By HospiMedica staff writers
Posted on 04 Feb 2003
A regional study on the waiting time in US emergency departments (EDs) has shown that it is longer in poorer neighborhoods and that the average waiting time for most patients is about 56 minutes, although 42% had waiting times exceeding 60 minutes. More...
The study was published in the January 2003 issue of the Annals of Emergency Medicine.

The researchers tracked 1,798 randomly selected emergency patients at 30 hospitals in California from their arrival at the ED until their first contact with a doctor, physician assistant, or nurse practitioner. Emergency department overcrowding has been defined as an acutely ill patient waiting more than 60 minutes to make this contact. In poorer neighborhoods, for every US$10,000 decline in per capita income within a mailing area, patients waited 10 minutes longer, regardless of whether the hospital was public or private. The researchers also found that waiting times were shorter at EDs with a greater ratio of triage nurses and doctors to emergency patients.

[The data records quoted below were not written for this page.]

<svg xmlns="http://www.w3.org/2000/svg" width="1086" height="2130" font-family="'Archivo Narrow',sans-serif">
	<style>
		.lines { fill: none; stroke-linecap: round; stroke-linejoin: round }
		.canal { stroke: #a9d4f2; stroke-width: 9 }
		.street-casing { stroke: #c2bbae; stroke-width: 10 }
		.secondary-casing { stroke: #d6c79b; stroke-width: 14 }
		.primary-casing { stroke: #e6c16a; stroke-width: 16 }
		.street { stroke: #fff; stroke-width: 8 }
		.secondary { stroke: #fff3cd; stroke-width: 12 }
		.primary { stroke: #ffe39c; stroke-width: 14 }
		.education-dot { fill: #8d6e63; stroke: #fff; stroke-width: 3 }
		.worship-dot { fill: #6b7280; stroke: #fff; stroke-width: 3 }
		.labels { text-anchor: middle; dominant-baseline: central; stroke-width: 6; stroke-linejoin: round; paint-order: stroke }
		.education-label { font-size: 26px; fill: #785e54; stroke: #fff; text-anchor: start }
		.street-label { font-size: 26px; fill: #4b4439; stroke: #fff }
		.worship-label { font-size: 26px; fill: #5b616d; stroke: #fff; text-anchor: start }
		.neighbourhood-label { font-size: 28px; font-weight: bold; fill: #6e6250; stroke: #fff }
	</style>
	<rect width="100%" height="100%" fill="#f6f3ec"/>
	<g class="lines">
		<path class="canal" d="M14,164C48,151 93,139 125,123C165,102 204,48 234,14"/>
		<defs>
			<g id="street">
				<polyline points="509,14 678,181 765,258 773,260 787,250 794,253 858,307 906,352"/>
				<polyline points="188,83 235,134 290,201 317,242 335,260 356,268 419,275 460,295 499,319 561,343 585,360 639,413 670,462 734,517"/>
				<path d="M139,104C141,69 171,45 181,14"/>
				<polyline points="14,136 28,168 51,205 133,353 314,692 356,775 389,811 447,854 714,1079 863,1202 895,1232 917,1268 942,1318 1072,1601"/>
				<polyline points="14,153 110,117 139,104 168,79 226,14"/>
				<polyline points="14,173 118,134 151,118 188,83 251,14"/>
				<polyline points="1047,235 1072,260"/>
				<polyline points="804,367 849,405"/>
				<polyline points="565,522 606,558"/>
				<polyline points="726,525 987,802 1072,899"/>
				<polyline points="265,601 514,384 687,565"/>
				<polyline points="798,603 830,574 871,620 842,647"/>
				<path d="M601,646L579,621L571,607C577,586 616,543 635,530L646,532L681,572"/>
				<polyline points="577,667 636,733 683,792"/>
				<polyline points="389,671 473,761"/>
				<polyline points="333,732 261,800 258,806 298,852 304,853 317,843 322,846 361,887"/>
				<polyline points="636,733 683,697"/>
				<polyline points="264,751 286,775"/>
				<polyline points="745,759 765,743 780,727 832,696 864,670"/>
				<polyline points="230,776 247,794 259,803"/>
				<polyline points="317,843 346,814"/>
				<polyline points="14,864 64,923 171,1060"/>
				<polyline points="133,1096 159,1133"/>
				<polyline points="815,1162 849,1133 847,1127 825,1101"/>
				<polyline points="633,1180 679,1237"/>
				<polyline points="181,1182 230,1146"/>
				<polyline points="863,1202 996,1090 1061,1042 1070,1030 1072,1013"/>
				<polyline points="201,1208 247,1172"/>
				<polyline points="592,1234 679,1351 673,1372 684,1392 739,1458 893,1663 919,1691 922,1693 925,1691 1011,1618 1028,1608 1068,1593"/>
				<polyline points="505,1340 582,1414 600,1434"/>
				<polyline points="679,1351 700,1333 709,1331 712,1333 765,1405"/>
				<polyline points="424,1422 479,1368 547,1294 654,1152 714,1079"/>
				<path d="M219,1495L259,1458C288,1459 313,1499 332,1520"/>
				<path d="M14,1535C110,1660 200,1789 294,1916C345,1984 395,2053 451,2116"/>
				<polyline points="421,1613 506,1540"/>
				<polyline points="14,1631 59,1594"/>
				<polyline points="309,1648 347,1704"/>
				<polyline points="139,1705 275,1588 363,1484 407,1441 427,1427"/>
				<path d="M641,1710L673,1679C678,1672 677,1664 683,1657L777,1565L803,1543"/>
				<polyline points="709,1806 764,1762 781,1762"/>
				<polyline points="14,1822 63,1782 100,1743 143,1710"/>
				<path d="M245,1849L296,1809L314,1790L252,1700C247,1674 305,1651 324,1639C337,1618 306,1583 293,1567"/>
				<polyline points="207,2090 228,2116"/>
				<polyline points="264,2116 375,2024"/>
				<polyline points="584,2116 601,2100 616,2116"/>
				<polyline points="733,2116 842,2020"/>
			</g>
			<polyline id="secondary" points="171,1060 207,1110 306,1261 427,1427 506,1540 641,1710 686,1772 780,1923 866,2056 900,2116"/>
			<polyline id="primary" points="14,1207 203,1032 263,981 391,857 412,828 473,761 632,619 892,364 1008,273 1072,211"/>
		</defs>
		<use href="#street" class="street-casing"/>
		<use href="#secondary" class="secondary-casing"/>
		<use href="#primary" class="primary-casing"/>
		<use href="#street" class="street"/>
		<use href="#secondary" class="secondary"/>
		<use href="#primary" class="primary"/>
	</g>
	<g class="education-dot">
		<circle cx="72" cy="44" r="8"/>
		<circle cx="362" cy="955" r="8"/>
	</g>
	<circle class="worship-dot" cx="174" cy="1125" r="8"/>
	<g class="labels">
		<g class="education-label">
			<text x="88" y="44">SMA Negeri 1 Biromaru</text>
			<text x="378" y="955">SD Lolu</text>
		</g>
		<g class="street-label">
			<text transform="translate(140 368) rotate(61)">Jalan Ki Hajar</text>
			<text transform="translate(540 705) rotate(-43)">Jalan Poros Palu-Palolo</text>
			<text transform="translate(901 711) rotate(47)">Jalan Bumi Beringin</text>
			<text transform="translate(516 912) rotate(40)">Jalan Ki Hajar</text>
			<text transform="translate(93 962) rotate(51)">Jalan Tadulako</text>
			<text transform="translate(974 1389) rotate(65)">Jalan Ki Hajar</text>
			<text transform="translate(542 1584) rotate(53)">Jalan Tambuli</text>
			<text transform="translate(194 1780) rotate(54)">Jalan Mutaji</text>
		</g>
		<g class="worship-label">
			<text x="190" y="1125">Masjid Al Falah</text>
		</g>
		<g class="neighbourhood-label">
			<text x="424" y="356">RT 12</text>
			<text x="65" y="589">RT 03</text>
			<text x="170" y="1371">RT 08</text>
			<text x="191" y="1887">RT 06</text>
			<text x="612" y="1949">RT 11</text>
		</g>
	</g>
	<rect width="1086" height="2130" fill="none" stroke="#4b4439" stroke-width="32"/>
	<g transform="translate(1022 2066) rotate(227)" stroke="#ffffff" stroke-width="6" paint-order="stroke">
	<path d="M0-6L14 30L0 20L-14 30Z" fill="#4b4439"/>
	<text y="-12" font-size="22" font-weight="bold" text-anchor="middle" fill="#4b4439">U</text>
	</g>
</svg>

"We hope policy makers will use this information to begin addressing this supply-and-
demand problem, which has become particularly pressing, considering that the nation's emergency departments are vulnerable to threats ranging from bioterrorism to the current economic downturn,” said Susan Lambe, M.D., lead author of the study conducted by researchers from the University of California at Los Angeles (USA) and the VA (Veterans Administration) Greater Los Angeles Healthcare System.